EXERCISE MATERIAL: Begin

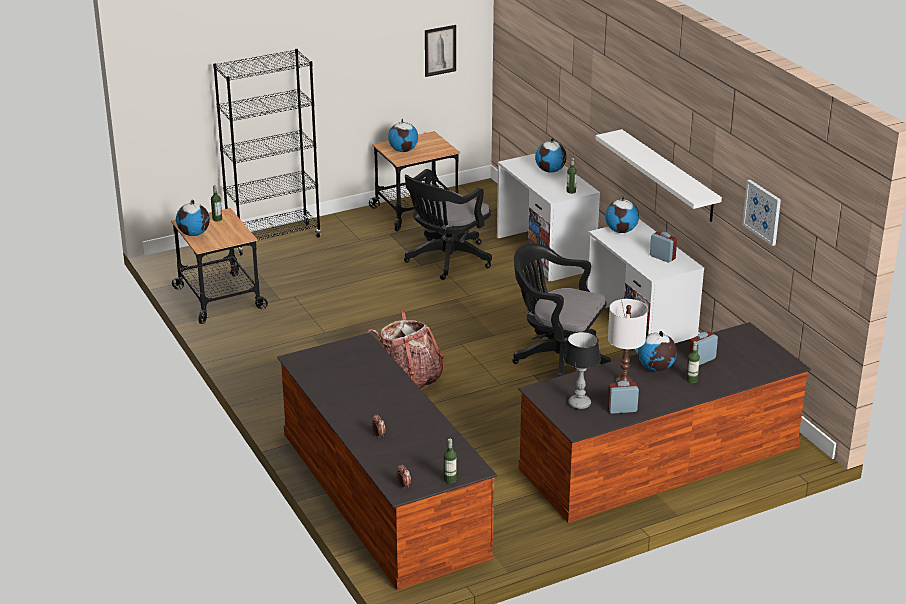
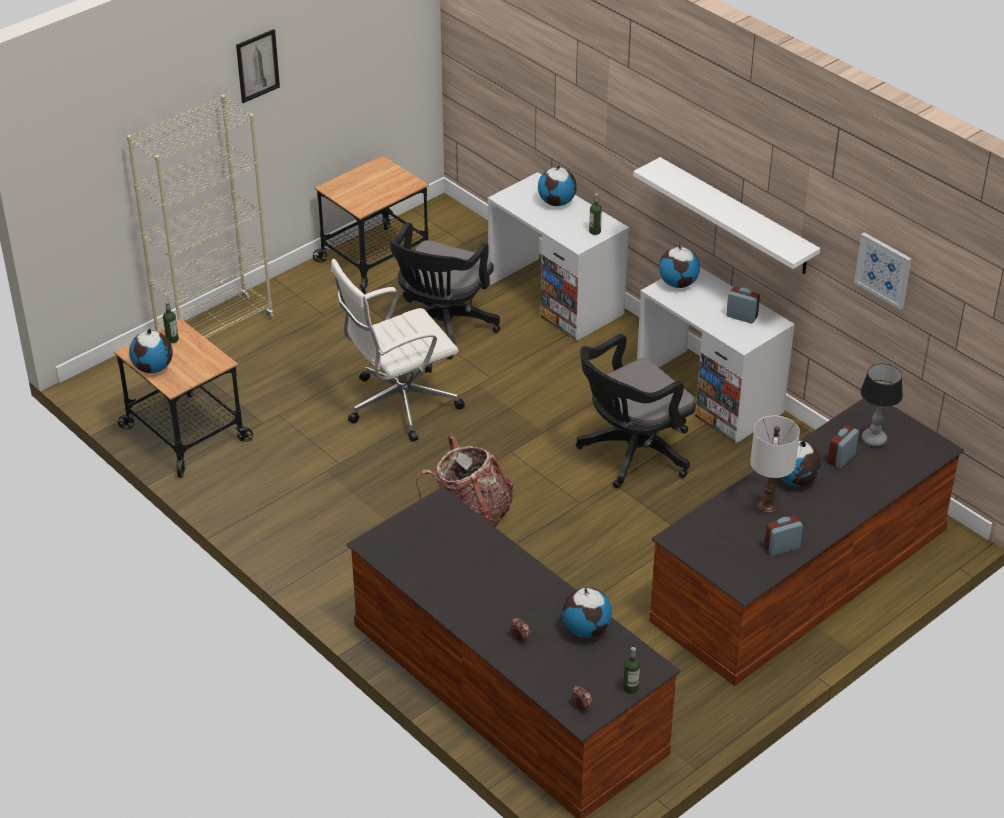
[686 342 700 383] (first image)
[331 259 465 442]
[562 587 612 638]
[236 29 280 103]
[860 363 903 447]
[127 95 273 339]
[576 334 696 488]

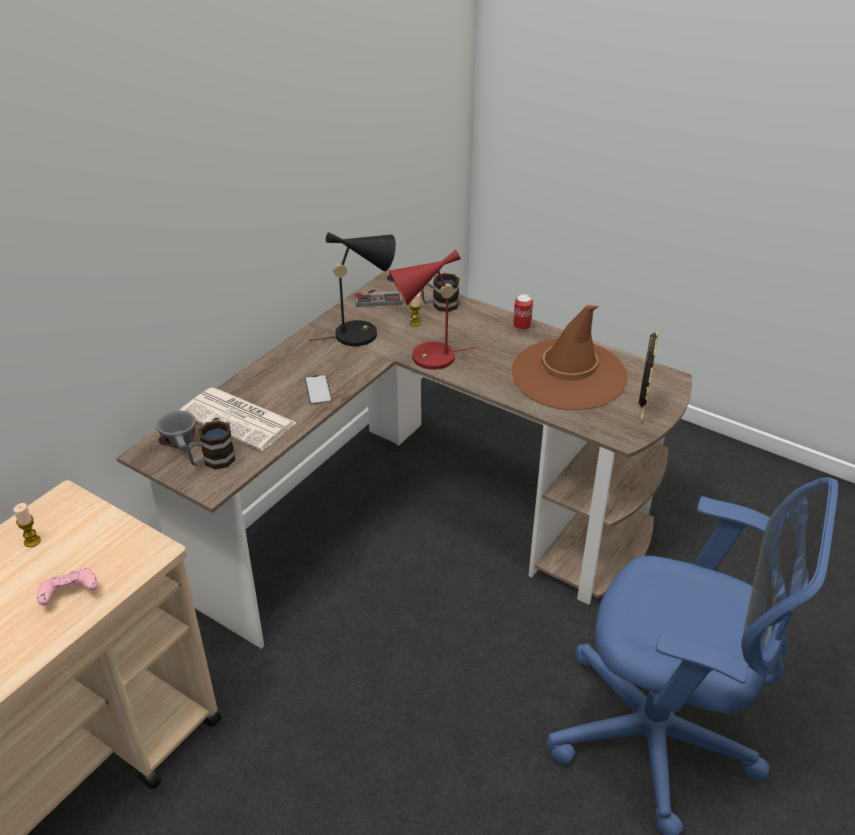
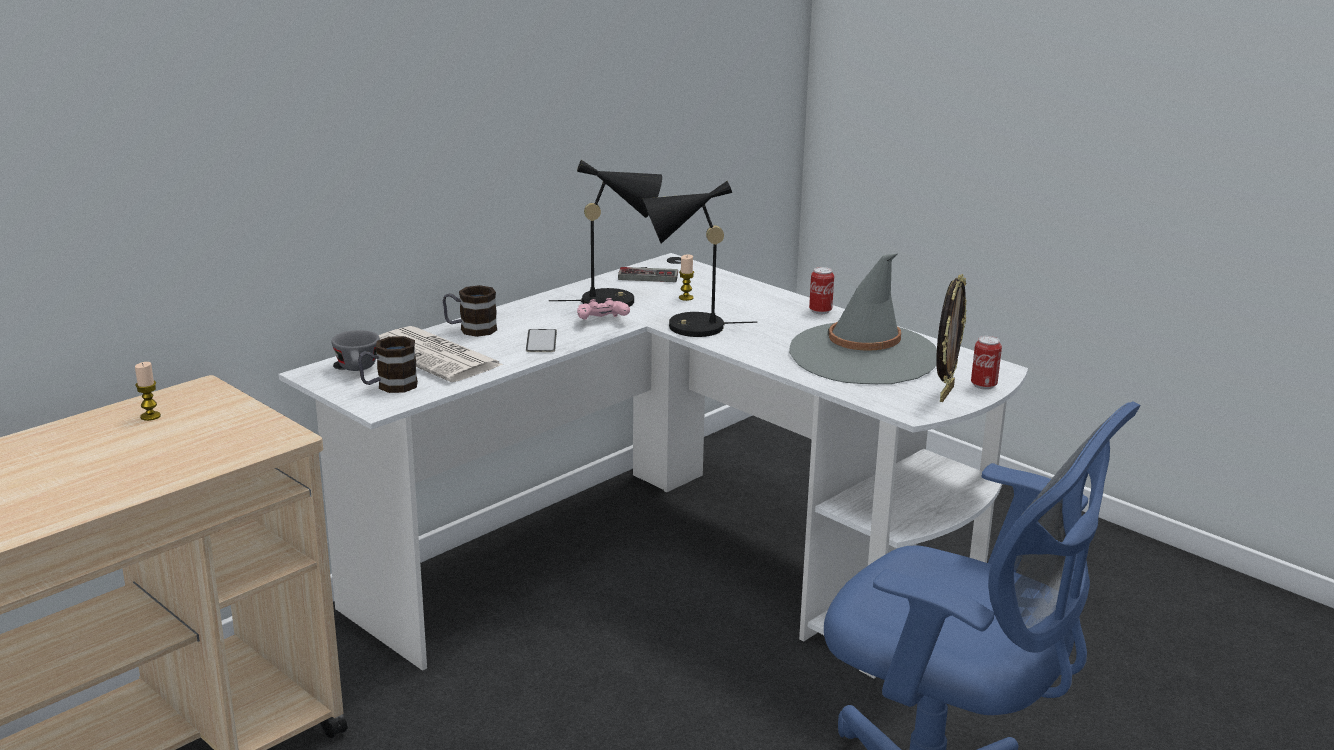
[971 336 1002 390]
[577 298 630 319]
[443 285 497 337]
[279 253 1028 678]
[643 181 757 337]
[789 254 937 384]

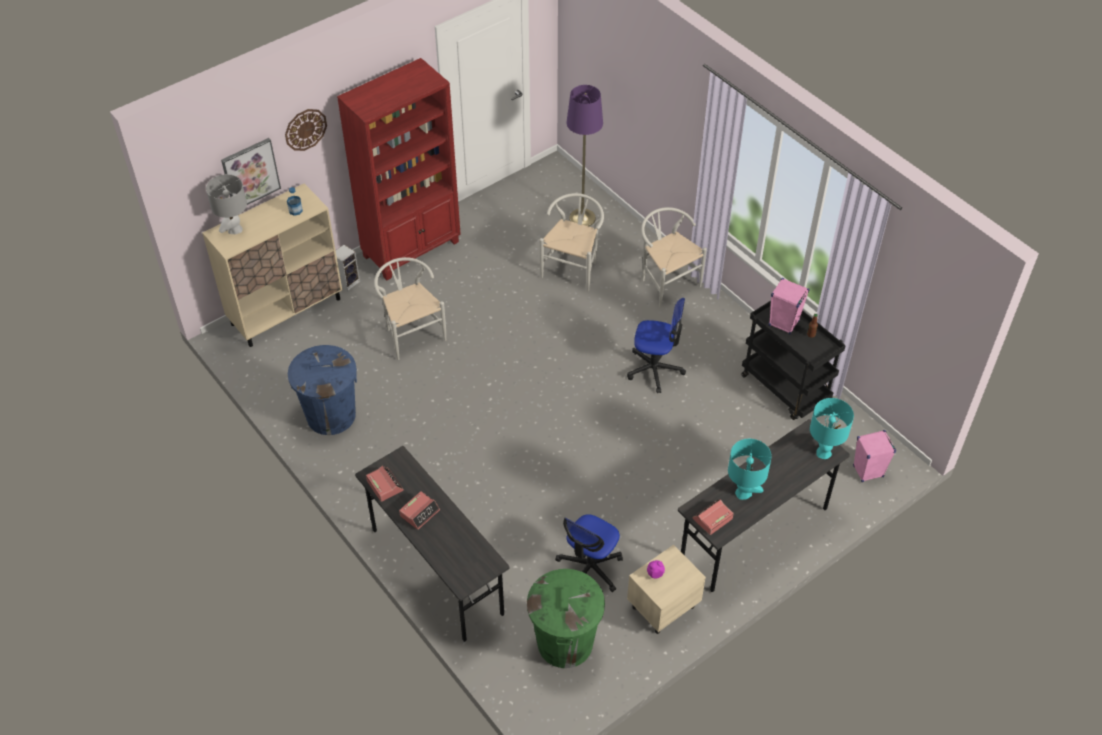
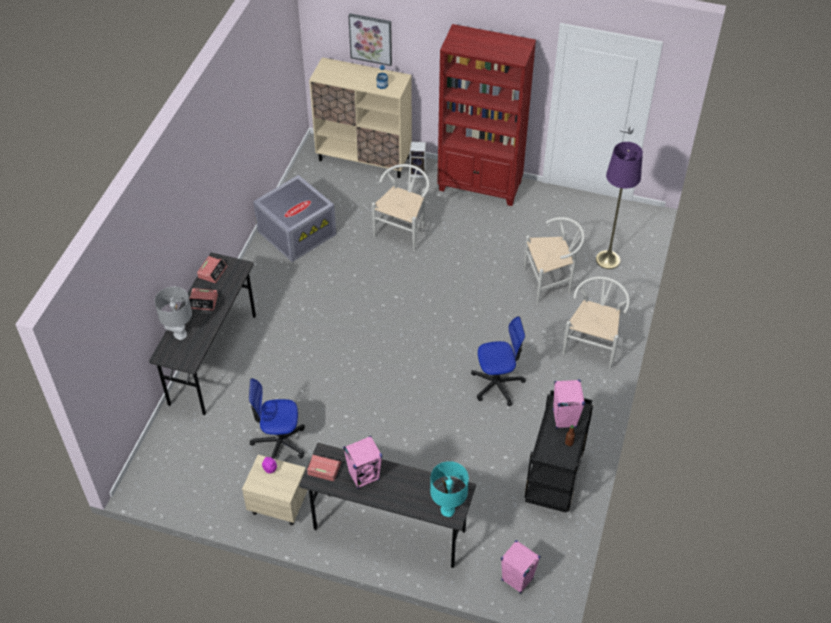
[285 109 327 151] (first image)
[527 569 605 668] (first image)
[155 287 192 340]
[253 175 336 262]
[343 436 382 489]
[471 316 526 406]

EXERCISE MATERIAL: End

WHAT IS REQUIRED
Give back exactly, and only, the lines from the one holding "[331 259 465 442]" through the last line of the entries, with every picture omitted.

WRITTEN SOLUTION
[331 259 465 442]
[562 587 612 638]
[236 29 280 103]
[860 363 903 447]
[127 95 273 339]
[576 334 696 488]

[971 336 1002 390]
[577 298 630 319]
[443 285 497 337]
[279 253 1028 678]
[643 181 757 337]
[789 254 937 384]

[285 109 327 151] (first image)
[527 569 605 668] (first image)
[155 287 192 340]
[253 175 336 262]
[343 436 382 489]
[471 316 526 406]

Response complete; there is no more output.